Soit \(N\) un sous-groupe normal de \(A_n\text{.}\) Par le Lemme 10.2.3, \(N\) contient un \(3\)-cycle. Par le Lemme 10.2.2, \(N = A_n\) ; donc \(A_n\) ne contient aucun sous-groupe normal propre non trivial pour \(n \geq 5\text{.}\)
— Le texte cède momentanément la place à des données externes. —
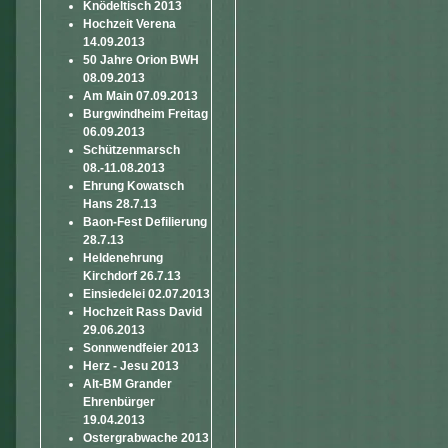
Knödeltisch 2013
Hochzeit Verena
14.09.2013
50 Jahre Orion BWH
08.09.2013
Am Main 07.09.2013
Burgwindheim Freitag
06.09.2013
Schützenmarsch
08.-11.08.2013
Ehrung Kowatsch
Hans 28.7.13
Baon-Fest Defilierung
28.7.13
Heldenehrung
Kirchdorf 26.7.13
Einsiedelei 02.07.2013
Hochzeit Rass David
29.06.2013
Sonnwendfeier 2013
Herz - Jesu 2013
Alt-BM Grander
Ehrenbürger
19.04.2013
Ostergrabwache 2013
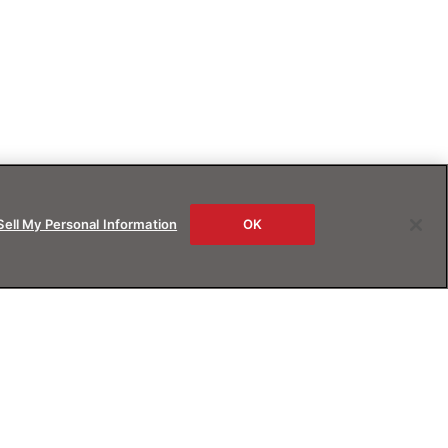
Sell My Personal Information
OK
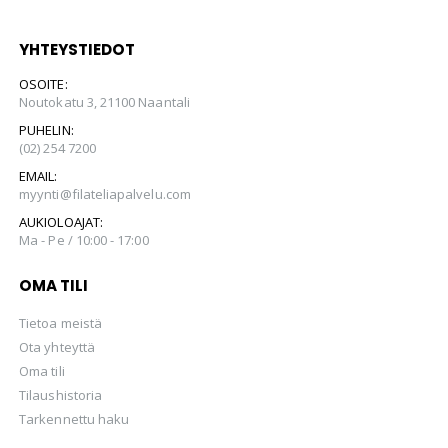
YHTEYSTIEDOT
OSOITE:
Noutokatu 3, 21100 Naantali
PUHELIN:
(02) 254 7200
EMAIL:
myynti@filateliapalvelu.com
AUKIOLOAJAT:
Ma - Pe / 10:00 - 17:00
OMA TILI
Tietoa meistä
Ota yhteyttä
Oma tili
Tilaushistoria
Tarkennettu haku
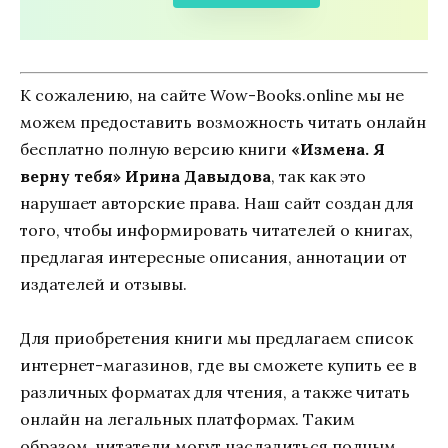
К сожалению, на сайте Wow-Books.online мы не
можем предоставить возможность читать онлайн
бесплатно полную версию книги
«Измена. Я
верну тебя» Ирина Давыдова
, так как это
нарушает авторские права. Наш сайт создан для
того, чтобы информировать читателей о книгах,
предлагая интересные описания, аннотации от
издателей и отзывы.
Для приобретения книги мы предлагаем список
интернет-магазинов, где вы сможете купить ее в
различных форматах для чтения, а также читать
онлайн на легальных платформах. Таким
образом, читатели могут насладиться полным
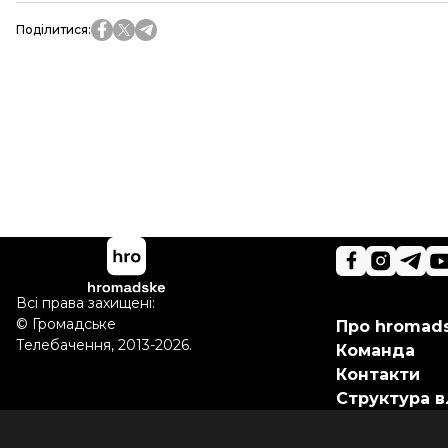
Поділитися
:
Всі права захищені:
©
Громадське
Про hromad
Телебачення
,
2013-2026.
Команда
Контакти
Структура в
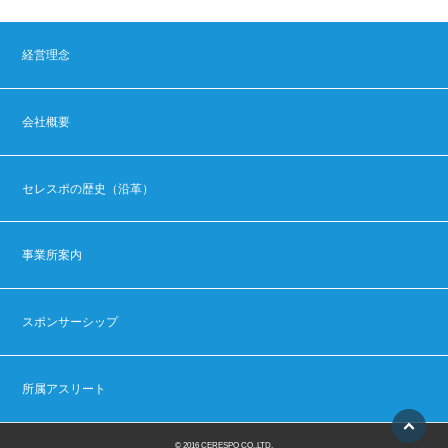
経営理念
会社概要
セレスポの歴史（沿革）
事業所案内
スポンサーシップ
所属アスリート
© 2016 CERESPO CO.,LTD.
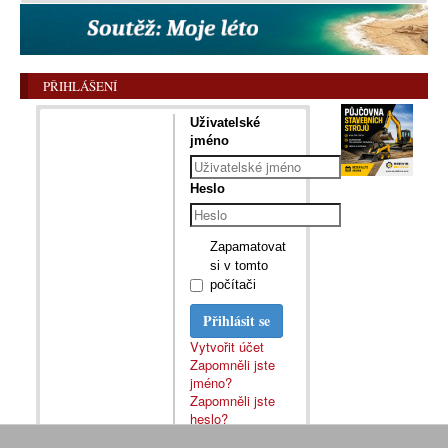
PŘIHLÁŠENÍ
Uživatelské
jméno
Heslo
Zapamatovat
si v tomto
počítači
Přihlásit se
Vytvořit účet
Zapomněli jste
jméno?
Zapomněli jste
heslo?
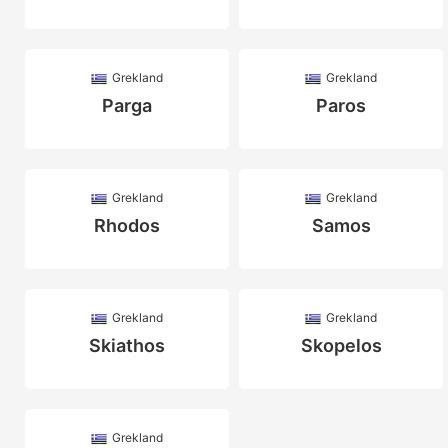
Grekland
Grekland
Parga
Paros
Grekland
Grekland
Rhodos
Samos
Grekland
Grekland
Skiathos
Skopelos
Grekland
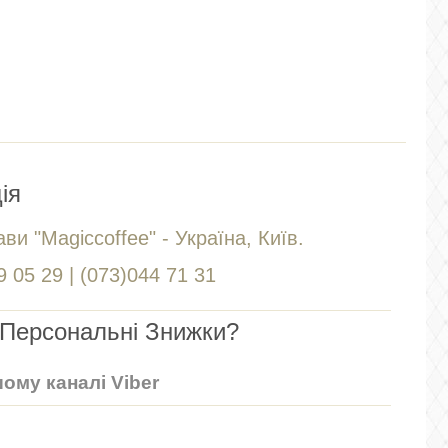
ія
ви "Magiccoffee" - Україна, Київ.
 05 29 | (073)044 71 31
Персональні Знижки?
ому каналі Viber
Sous-section 10.2.1 Note historique

L’un des problèmes les plus importants de la théorie des groupes a été de classifier tous les groupes simples finis. Ce problème a plus d’un siècle et n’a été résolu que dans les dernières décennies du vingtième siècle. En un sens, les groupes simples finis sont les blocs constitutifs de tous les groupes finis. Les premiers groupes simples non abéliens à avoir été découverts furent les groupes alternés. Galois fut le premier à démontrer que \(A_5\) était simple. Plus tard, des mathématiciens tels que C. Jordan et L. E. Dickson trouvèrent plusieurs familles infinies de groupes de matrices qui étaient simples. D’autres familles de groupes simples furent découvertes dans les années 1950. Au tournant du siècle, William Burnside conjectura que tout groupe simple non abélien devait être d’ordre pair. En 1963, W. Feit et J. Thompson démontrèrent la conjecture de Burnside et publièrent leurs résultats dans l’article « Solvability of Groups of Odd Order » (Résolubilité des groupes d’ordre impair), paru dans le Pacific Journal of Mathematics. Leur démonstration, dépassant les 250 pages, donna l’impulsion à un programme des années 1960 et 1970 visant à classifier tous les groupes simples finis. Daniel Gorenstein fut l’organisateur de cet effort remarquable. L’un des derniers groupes simples à avoir été découvert fut le « Monstre », découvert par R. Greiss. Le Monstre, un groupe de matrices \(196{,}833 \times 196{,}833\text{,}\) est l’un des 26 groupes simples sporadiques, ou exceptionnels. Ces groupes simples sporadiques sont des groupes qui n’appartiennent à aucune famille infinie de groupes simples. Certains des groupes sporadiques jouent un rôle important en physique.